**About this exercise:** I need the lines below from the one with "vfov_deg: 37.7" down to the one with "exposure_s: 1/200" reproduced exactly, both ends included, and nothing else.

**Provided information:**
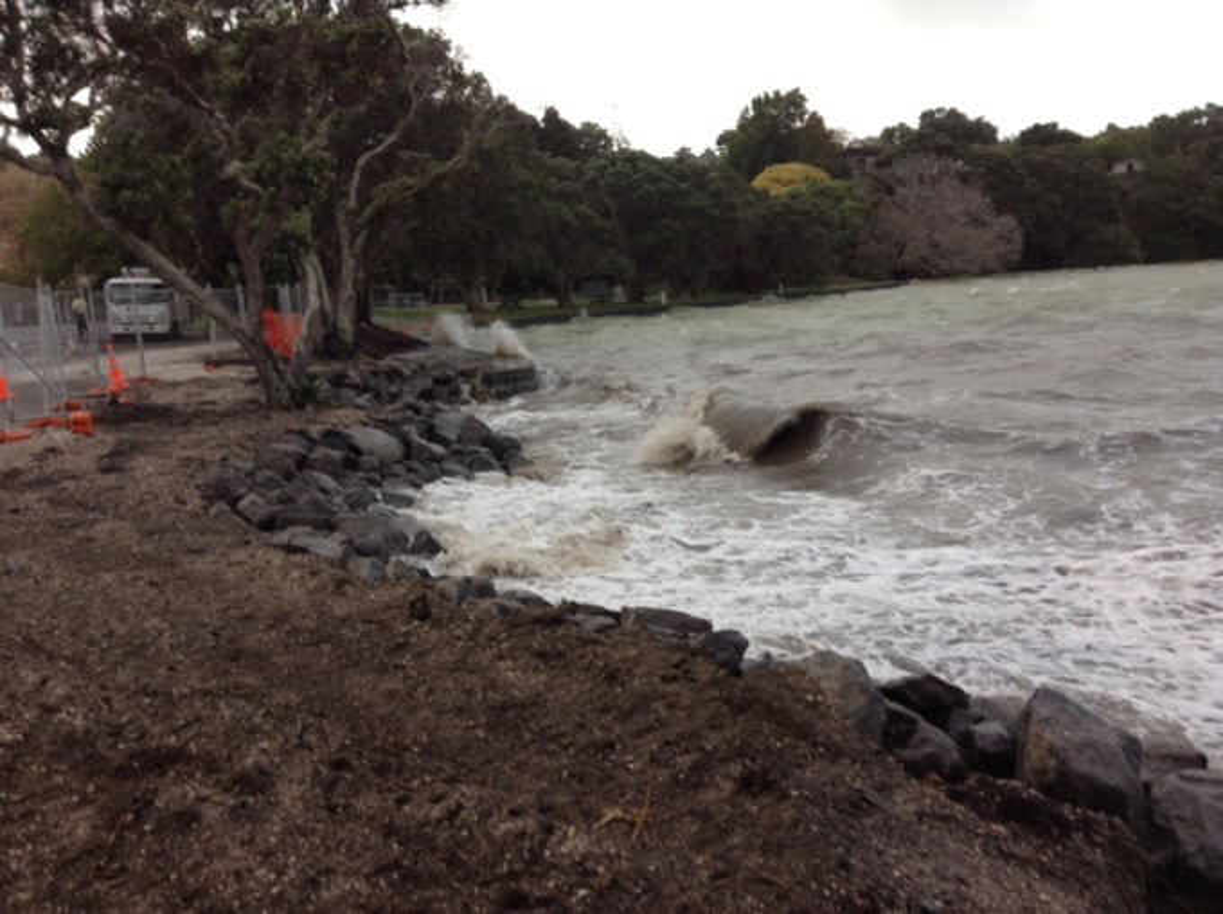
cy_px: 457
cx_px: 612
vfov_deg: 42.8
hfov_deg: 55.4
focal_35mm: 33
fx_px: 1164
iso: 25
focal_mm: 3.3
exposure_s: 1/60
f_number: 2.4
==
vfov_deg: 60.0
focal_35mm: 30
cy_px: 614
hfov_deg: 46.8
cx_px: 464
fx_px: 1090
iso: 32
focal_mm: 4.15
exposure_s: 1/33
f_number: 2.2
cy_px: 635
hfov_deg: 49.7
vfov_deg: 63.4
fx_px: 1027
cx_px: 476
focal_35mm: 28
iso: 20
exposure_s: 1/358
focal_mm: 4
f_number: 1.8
...
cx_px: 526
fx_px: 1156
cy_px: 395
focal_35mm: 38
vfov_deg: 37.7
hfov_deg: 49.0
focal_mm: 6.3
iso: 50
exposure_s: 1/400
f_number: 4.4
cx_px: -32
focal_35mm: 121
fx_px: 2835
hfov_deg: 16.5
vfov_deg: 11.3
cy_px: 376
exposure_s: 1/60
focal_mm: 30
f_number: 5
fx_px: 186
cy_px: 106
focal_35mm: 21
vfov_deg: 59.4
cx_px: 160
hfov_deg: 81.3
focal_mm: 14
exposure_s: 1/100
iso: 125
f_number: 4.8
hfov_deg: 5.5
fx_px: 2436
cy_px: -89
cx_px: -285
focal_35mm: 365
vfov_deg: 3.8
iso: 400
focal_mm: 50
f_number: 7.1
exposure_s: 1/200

**Task solution:**
vfov_deg: 37.7
hfov_deg: 49.0
focal_mm: 6.3
iso: 50
exposure_s: 1/400
f_number: 4.4
cx_px: -32
focal_35mm: 121
fx_px: 2835
hfov_deg: 16.5
vfov_deg: 11.3
cy_px: 376
exposure_s: 1/60
focal_mm: 30
f_number: 5
fx_px: 186
cy_px: 106
focal_35mm: 21
vfov_deg: 59.4
cx_px: 160
hfov_deg: 81.3
focal_mm: 14
exposure_s: 1/100
iso: 125
f_number: 4.8
hfov_deg: 5.5
fx_px: 2436
cy_px: -89
cx_px: -285
focal_35mm: 365
vfov_deg: 3.8
iso: 400
focal_mm: 50
f_number: 7.1
exposure_s: 1/200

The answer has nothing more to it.